Our world today is different. The sample survey data designed for common good purposes form a much smaller portion of data that exist on human behavior. Many Internet-linked processes generate real-time data. Sensors track utility use; digital transaction records track each health care use; cell phones record physical movements; social media document relationships among people; credit card records document purchases; search terms track information requests, and on and on. It is estimated that the size of these record bases tracking the populations’ behavior increases at a rate of 40% a year. Their sizes overwhelm all known social science and government statistical system data.
Much of the commentary about so-called “big data” has been focused on privacy concerns. Most of these data are collected by private sector entities. Those organizations “own” the data; they use the data to further the goals of the organization. For competitive reasons, they keep their uses of the data shielded. At the same time, commercial data-assembling firms are linking all possible data sources they can acquire to build large data sets used for marketing.
Concerns are raised about whether the uses of individual data may lead to indirect harm to some. Behavior that might be viewed as private might be revealed. The risk of embarrassment or more serious harm may be real.
There is ambiguity about who “owns” data about me. In providing data to another party, I am “loaning” them the data for specific uses; am I “gifting” them all control over my data?
There is a massive contrast between the current data world and the world built up by pre-designed surveys. In the former world, large numbers of attributes were recorded for small numbers of statistically selected persons; in the current world, very small numbers of attributes are collected on large, amorphously defined populations.

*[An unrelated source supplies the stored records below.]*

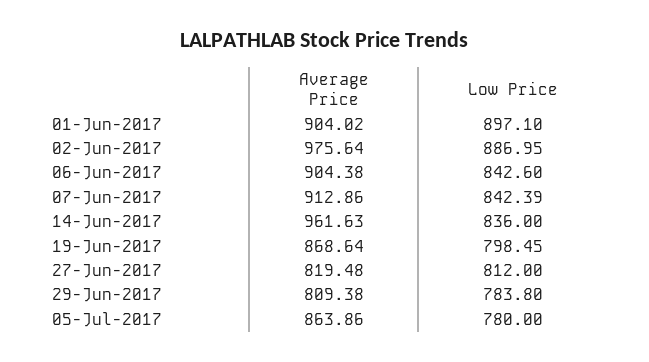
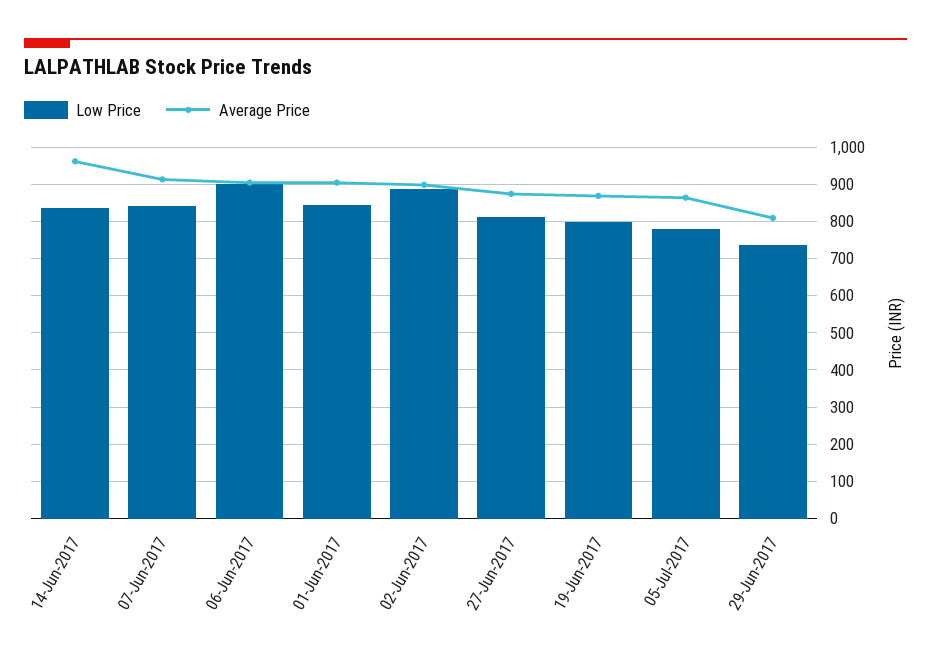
Low Price, 01-Jun-2017: 897.1 -> 840
Average Price, 02-Jun-2017: 975.64 -> 900
Low Price, 06-Jun-2017: 842.6 -> 900
Average Price, 27-Jun-2017: 819.48 -> 880
Low Price, 29-Jun-2017: 783.8 -> 740

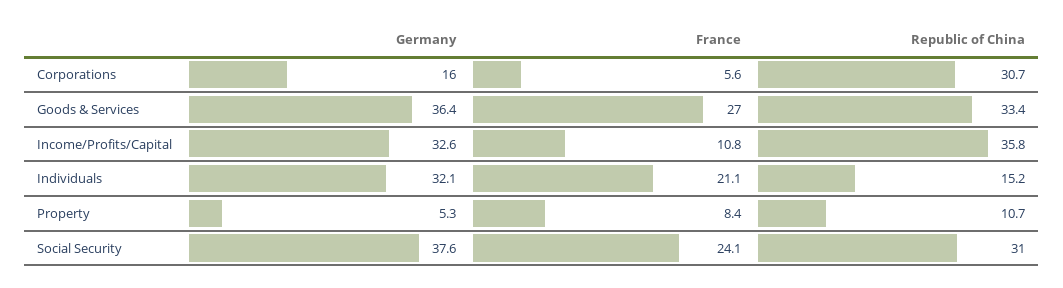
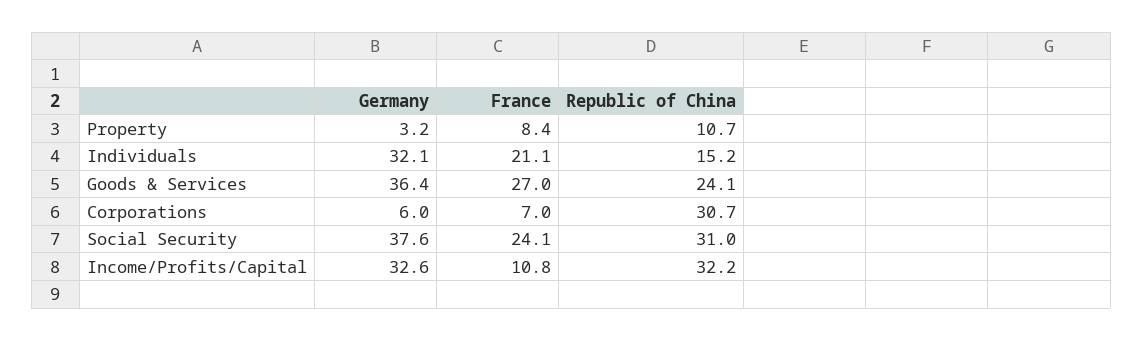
Germany, Corporations: 16 -> 6
France, Corporations: 5.6 -> 7
Republic of China, Goods & Services: 33.4 -> 24.1
Republic of China, Income/Profits/Capital: 35.8 -> 32.2
Germany, Property: 5.3 -> 3.2

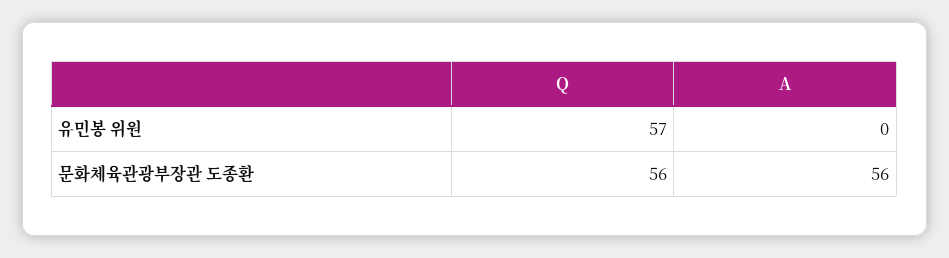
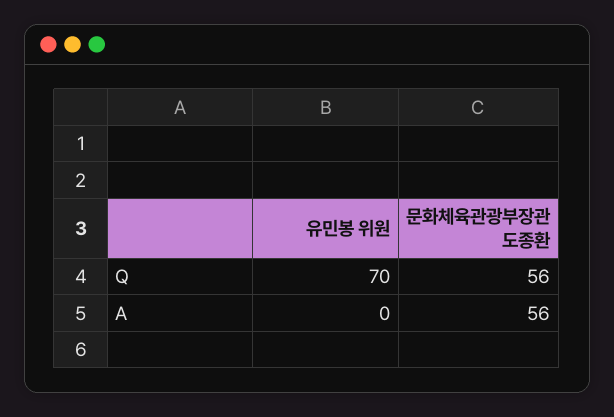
Q, 유민봉 위원: 57 -> 70

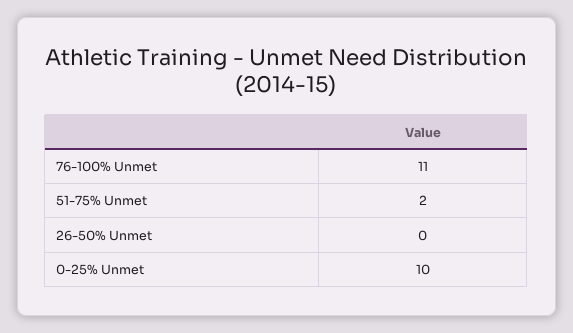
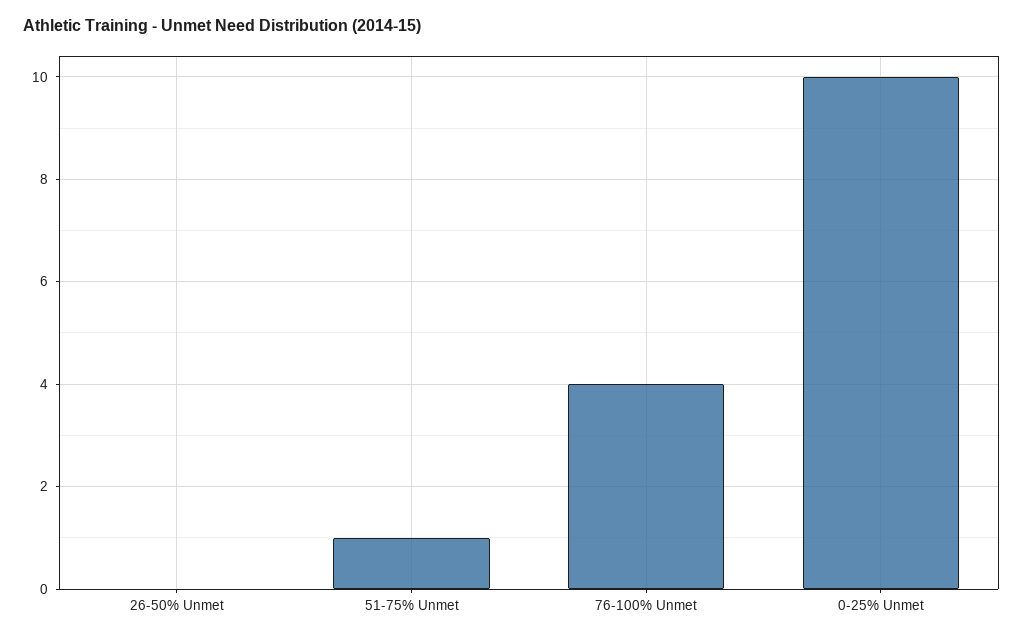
76-100% Unmet: 11 -> 4
51-75% Unmet: 2 -> 1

The new data world consists very lean data, sometimes only recording one attribute (e.g., kilowatt per hour). Many of the questions facing society cannot be answered solely by such data sources. Many of those demand contrasts between subgroups (do large households consume more energy; what’s the impact of age of dwelling on energy use, of work patterns outside of the home, and of age of residents; what is the effect of energy use on health status of the household; do higher energy usage patterns affect health differently for poor and rich households; does education affect the relationship between energy use and health?).
Using “big data” resources to answer such questions requires a conjoining of different big data resources, often in combination with statistical sample survey data with known inferential properties. This will likely not be the construction of one big data set, but the statistical modeling of multiple data sets simultaneously, borrowing strength from each of them to understand key social and economic issues more fully. We at Georgetown are seeking to partner with diverse groups to build such a research environment through the McCourt School of Public Policy’s Massive Data Institute.
We will succeed only if we bring the privacy concerns about big data into the open, discuss them with those having these concerns, and find ways to ensure common good benefits are achieved while full respect is given to those concerns. “Big data in the service of others” should be the watchword of the McCourt School’s Massive Data Institute.
Being an economics student at Georgetown, I have been really excited by the recent developments at the McCourt School of Public Policy specially the announcement that it will have a Massive Data Institute as well. At the same time however, I have not been able to find any information anywhere about what the Massive Data Institute would be like. What is the goal? Would the data be strictly for students of the public policy school or would it be accessible to the broader Georgetown community? Would the institute provide room for inter-disciplinary research? And most importantly, what kind of data would it have? What exactly are the type of Massive Data sets the McCourt School or the University plans to acquire? Ever since the announcement of the establishment of the McCourt School of Public Policy, I have been trying to find some information about the vision for the school and specially for the Massive Data Institute and I have not found anything yet.